Sydney Kamen '19 focuses on sustainable hygiene
For Sydney Kamen ’19, the model of her nonprofit So Others Are Protected, which turns recycled soaps from hotels into new bars of soap and distributes them to under-resourced communities, has always been “win-win-win.”
SOAP’s goal to reduce waste and provide a sustainable source of sanitation has benefited the environment, under-resourced communities and the economy, Kamen said.
During a service trip to Thailand during her freshman year in high school, Kamen said she was exposed to the lived realities of a majority of the world that did not match her standard of living in Washington, D.C. According to Kamen, this experience inspired her to establish SOAP.
“Having grown up with the privilege of taking my constant access to sanitation for granted and living in an area where a child’s death before the age of 5 due to diarrhea or respiratory infection was nonexistent, my exposure to this reality ... blew my mind, she said.”
Since its founding in 2012, SOAP has recycled soap from 13 different hotels and distributed it to 14 communities in India, Kenya, Myanmar, Rwanda, Myanmar, Thailand and Uganda.
Kamen said she works “as hands off as possible” to make the entire initiative sustainable.
“[The program] is really run by the communities,” Kamen said. “My priority is the sustainable nature of the program.”
Kamen said an essential aspect of SOAP is providing local solutions to local problems, rather than having outsiders try to solve the problems for them.
She added that she plans to expand SOAP in the near future through building new partnerships with communities and hotels. The nonprofit has recently launched a new effort to integrate sexual and reproductive health programming into its initiative.

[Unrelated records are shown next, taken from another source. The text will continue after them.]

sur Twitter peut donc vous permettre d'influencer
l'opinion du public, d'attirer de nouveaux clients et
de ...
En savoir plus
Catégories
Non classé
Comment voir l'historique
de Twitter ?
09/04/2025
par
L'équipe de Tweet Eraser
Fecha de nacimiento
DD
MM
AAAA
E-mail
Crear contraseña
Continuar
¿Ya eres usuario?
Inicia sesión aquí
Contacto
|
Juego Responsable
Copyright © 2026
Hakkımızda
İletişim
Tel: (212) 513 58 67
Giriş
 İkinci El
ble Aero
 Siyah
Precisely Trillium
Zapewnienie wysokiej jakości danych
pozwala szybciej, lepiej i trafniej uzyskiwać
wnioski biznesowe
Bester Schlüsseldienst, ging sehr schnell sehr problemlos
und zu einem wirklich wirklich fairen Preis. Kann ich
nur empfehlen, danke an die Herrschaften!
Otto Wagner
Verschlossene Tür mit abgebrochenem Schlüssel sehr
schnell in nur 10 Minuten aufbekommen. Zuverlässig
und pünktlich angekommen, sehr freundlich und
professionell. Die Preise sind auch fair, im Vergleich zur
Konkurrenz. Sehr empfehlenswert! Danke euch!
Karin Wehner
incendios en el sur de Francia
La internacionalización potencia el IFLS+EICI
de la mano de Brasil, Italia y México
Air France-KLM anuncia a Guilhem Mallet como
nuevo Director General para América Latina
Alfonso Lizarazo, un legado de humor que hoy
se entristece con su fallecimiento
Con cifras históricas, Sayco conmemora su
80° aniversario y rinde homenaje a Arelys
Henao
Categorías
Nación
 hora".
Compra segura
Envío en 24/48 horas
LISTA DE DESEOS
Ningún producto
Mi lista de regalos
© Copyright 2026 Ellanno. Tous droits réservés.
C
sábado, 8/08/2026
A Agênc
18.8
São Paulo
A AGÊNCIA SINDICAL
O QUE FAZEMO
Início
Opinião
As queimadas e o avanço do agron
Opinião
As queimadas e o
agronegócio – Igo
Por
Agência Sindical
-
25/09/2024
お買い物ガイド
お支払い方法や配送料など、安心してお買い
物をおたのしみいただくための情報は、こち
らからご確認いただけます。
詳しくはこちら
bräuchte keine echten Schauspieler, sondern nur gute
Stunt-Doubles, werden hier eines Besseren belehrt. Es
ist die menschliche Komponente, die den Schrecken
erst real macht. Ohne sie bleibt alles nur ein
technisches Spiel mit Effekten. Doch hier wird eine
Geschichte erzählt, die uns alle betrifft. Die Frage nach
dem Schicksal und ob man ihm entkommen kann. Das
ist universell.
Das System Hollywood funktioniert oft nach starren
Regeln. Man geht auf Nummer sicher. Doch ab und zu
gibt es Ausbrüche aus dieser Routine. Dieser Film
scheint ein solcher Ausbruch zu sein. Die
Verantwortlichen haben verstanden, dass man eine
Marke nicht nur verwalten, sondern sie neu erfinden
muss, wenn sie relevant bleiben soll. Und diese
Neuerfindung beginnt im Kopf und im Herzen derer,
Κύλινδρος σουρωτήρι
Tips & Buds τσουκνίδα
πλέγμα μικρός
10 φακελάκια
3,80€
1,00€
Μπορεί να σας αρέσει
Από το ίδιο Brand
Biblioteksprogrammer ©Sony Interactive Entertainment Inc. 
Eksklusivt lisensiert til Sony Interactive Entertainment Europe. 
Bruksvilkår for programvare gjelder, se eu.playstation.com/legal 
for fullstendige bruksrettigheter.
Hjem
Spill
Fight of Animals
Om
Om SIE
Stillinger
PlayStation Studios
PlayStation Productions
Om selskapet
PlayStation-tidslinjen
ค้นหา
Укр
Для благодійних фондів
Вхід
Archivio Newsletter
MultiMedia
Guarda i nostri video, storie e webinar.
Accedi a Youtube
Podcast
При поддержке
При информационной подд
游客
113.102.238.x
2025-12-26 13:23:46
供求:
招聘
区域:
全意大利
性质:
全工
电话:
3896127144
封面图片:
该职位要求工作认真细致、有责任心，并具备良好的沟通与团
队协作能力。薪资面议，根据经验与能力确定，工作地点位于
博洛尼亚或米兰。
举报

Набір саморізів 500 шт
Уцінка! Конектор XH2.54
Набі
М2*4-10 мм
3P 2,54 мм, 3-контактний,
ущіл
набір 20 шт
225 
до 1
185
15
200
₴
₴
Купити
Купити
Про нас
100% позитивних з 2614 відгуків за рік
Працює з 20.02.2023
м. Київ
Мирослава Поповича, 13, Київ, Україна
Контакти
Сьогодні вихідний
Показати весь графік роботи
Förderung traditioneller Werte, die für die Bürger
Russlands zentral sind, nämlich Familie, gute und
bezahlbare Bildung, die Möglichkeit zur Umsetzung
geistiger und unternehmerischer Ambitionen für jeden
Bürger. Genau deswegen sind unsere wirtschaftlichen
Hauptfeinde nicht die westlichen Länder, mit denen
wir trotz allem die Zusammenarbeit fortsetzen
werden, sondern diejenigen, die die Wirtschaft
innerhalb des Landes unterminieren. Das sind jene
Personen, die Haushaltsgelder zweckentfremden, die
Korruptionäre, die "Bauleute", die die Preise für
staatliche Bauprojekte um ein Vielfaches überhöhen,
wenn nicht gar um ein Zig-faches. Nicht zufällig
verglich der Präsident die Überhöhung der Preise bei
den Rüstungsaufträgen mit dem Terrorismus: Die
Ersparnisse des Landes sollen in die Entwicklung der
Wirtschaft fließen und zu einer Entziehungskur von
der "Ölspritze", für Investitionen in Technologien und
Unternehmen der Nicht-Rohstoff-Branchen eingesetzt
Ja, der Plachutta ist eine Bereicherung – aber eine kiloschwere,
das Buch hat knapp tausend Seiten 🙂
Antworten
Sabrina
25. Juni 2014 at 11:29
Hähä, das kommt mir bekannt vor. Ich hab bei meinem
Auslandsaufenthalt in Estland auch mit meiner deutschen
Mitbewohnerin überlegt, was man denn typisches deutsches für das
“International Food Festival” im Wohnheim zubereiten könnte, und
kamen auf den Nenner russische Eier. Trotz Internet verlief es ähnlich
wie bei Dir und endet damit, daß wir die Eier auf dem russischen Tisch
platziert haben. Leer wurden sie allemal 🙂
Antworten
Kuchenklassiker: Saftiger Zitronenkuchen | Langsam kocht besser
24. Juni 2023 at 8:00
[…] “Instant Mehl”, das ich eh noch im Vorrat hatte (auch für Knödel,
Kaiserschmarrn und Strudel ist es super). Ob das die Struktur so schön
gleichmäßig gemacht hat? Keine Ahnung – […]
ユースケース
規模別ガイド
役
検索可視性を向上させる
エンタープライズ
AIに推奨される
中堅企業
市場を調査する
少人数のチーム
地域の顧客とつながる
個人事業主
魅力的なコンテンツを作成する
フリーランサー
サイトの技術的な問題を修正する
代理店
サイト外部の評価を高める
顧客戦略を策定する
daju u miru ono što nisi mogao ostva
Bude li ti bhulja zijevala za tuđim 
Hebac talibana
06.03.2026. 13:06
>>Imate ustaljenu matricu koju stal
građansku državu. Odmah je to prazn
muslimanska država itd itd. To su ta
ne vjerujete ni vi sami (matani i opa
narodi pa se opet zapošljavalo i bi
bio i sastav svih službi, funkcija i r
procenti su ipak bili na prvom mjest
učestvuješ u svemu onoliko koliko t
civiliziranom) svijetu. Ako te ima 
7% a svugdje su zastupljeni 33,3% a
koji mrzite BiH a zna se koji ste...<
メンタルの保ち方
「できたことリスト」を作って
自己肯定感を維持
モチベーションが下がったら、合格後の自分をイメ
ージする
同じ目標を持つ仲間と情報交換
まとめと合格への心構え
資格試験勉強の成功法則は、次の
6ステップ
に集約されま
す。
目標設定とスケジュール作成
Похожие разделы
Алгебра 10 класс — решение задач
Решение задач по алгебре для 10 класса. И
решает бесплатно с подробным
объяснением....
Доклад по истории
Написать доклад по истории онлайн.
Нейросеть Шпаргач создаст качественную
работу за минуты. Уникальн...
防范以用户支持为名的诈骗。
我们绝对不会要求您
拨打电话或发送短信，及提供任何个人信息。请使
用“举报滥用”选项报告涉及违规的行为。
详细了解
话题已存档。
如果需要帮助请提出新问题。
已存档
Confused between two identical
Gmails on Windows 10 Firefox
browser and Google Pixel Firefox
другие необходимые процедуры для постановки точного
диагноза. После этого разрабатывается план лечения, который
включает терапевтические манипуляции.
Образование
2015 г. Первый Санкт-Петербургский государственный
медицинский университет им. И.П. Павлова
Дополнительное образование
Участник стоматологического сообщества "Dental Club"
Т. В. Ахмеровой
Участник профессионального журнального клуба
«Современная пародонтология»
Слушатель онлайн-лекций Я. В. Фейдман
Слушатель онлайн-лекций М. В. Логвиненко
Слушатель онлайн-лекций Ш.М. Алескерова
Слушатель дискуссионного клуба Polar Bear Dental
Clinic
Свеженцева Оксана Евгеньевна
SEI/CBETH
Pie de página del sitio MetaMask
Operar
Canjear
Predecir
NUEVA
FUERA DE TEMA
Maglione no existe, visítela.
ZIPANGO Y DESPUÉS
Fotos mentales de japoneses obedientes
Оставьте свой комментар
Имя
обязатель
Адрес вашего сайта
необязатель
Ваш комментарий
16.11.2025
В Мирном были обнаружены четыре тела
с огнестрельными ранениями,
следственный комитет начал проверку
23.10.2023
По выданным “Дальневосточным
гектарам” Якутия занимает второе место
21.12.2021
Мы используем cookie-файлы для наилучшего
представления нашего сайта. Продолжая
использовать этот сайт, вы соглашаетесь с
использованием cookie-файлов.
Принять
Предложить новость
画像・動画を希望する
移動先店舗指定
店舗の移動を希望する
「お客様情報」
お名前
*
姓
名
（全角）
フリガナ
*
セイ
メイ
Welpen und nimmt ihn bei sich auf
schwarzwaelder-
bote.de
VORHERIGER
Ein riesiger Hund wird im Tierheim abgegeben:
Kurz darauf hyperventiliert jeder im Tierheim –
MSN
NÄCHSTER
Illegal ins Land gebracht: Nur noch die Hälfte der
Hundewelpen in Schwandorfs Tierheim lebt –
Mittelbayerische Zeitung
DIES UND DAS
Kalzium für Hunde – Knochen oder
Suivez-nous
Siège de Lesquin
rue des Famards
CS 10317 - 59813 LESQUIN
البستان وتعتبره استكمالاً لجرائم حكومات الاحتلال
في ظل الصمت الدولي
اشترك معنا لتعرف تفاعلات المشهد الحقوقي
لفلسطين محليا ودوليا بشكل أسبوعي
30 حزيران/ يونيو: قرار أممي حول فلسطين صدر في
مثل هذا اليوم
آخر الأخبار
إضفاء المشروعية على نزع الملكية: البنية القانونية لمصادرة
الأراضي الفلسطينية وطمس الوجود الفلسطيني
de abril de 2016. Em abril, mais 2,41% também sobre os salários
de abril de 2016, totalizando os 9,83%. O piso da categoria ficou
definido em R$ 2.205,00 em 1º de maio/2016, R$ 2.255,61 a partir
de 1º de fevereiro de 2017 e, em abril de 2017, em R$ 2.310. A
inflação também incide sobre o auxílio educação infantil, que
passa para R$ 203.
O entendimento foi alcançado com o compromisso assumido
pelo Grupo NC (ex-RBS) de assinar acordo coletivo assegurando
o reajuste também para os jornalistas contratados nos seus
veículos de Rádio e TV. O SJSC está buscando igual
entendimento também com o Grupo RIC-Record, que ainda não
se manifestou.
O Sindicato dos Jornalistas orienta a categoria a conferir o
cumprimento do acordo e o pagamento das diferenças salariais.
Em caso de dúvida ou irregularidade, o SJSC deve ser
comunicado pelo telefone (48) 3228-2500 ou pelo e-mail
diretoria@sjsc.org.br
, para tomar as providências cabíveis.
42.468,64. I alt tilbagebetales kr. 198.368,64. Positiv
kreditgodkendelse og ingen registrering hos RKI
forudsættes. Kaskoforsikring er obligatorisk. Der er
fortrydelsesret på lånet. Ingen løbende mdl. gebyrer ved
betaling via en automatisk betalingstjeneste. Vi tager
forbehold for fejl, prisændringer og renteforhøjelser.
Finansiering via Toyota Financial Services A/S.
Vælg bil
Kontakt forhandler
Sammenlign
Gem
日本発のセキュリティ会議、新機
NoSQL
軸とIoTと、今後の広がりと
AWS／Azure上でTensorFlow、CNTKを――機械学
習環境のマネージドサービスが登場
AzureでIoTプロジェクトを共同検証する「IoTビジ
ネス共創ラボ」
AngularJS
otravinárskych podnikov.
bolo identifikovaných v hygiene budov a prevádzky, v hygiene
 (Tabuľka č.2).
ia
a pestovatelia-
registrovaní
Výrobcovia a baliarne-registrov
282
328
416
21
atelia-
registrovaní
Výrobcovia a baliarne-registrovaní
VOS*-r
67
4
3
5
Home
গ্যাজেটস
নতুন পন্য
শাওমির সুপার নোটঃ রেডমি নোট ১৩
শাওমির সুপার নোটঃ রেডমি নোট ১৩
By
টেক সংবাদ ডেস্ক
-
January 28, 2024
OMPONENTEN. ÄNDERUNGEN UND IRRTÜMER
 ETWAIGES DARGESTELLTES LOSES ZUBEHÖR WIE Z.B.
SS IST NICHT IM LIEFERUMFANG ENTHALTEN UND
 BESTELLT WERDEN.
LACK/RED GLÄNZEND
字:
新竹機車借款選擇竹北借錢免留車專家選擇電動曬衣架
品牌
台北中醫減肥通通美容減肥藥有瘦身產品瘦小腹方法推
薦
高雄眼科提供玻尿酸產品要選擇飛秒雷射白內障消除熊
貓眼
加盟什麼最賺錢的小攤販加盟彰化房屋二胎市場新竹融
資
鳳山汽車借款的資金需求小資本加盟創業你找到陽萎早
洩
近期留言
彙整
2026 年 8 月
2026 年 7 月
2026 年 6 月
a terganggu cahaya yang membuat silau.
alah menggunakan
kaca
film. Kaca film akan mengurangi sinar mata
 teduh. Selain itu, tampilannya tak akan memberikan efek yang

“[The soap-making platform] is a very non-controversial, all-inclusive program, and so we’ve had partner communities build on that platform and use that to bring women together to talk about other issues and health — not just sanitation and hygiene but sexual and reproductive health,” Kamen said. “My hope is that communities will take it in whatever direction they need.”
Kamen said the geography courses she took at the College helped her expand SOAP, furthering her knowledge about development and humanitarianism.
She added that it is fascinating to observe what she has learned in the classroom through personal exchanges with people from under-resourced communities that SOAP has helped.
Kamen said it is important to remain humble while also realizing that “you don’t need a fancy degree to make a difference.”
“It’s something as simple as a small glob of glycerin,” Kamen said.
Geisel School of Medicine professor and associate dean for global health Lisa Adams, who taught Kamen as a geography professor, said it is important for students not just to learn information to pass the quiz or write a paper but also to have a deeper understanding of the concepts and materials like Kamen.
“It’s about the practical application — what do [the concepts] look like in real life in the field and how does this play out,” Adams said.
Environmental studies professor Melody Burkins, associate director for programs and research at the John Sloan Dickey Center for International Understanding, said she advised Kamen on SOAP and came to appreciate Kamen’s dedication to and enthusiasm about the initiative. She taught Kamen in the class, “The Practice of Science Policy and Diplomacy,” which focuses on how evidence in science informs policy to reshape how they work in the real world.
Kamen said she was raised with the notion, “if you see something that makes you think ‘someone should do something’ or ‘someone should say something,’ you are expected to do or say that something.”
“I think it takes a lot of courage to really do that,” Kamen said. “I can’t necessarily say I’ve always been that person. But I would challenge my peers, in one way or another, to find that courage to see that someone, to say that something or do that something.”